## OPDRACHT
Maak alsjeblieft een Markdown-tabel van het deel van het materiaal hieronder dat opent met de regel met "Экскаватор гусеничный R145CR-9" en sluit met de regel met "Hyundai в Екатеринбур", beide inbegrepen, met de kolommen Nr en Regel. Zet alleen die regels erin, elk met een volgnummer, en laat lege regels weg.

## TE GEBRUIKEN MATERIAAL

+===+

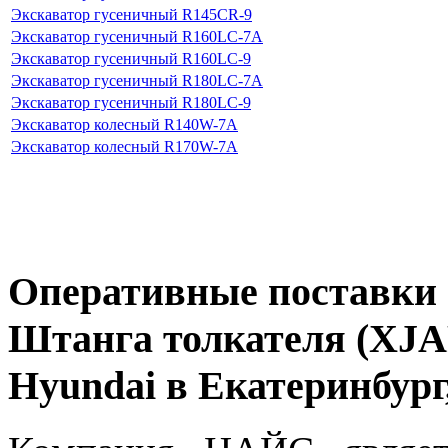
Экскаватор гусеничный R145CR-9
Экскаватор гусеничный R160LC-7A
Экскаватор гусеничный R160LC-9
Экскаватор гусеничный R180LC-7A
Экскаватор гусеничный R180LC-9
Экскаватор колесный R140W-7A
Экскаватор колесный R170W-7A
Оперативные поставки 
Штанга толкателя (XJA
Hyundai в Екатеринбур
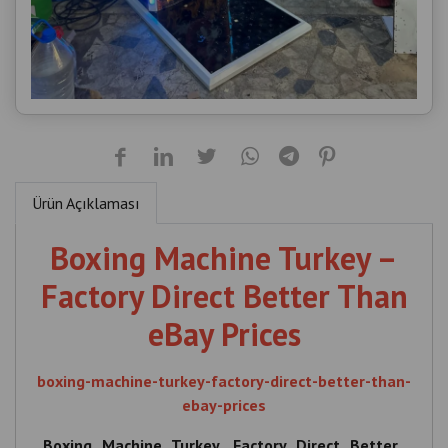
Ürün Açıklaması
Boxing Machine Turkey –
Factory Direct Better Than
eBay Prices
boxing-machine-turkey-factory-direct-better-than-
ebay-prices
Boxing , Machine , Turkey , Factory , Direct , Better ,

+===+

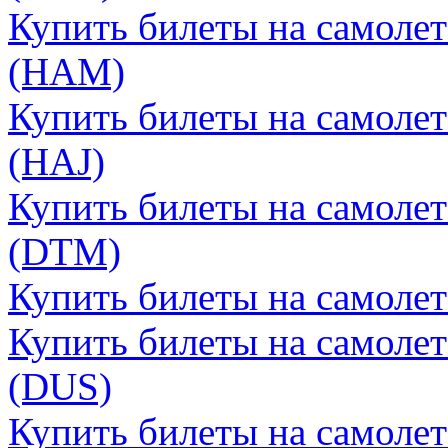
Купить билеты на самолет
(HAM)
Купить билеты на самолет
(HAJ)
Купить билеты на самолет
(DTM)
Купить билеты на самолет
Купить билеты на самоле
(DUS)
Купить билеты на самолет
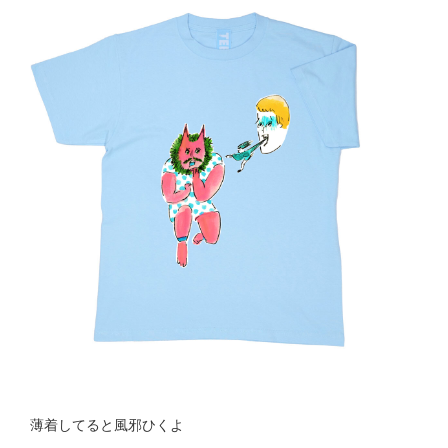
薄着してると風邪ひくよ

+===+

## ANTWOORD OP OPDRACHT
| Nr | Regel |
|---|---|
| 1 | Экскаватор гусеничный R145CR-9 |
| 2 | Экскаватор гусеничный R160LC-7A |
| 3 | Экскаватор гусеничный R160LC-9 |
| 4 | Экскаватор гусеничный R180LC-7A |
| 5 | Экскаватор гусеничный R180LC-9 |
| 6 | Экскаватор колесный R140W-7A |
| 7 | Экскаватор колесный R170W-7A |
| 8 | Оперативные поставки  |
| 9 | Штанга толкателя (XJA |
| 10 | Hyundai в Екатеринбур |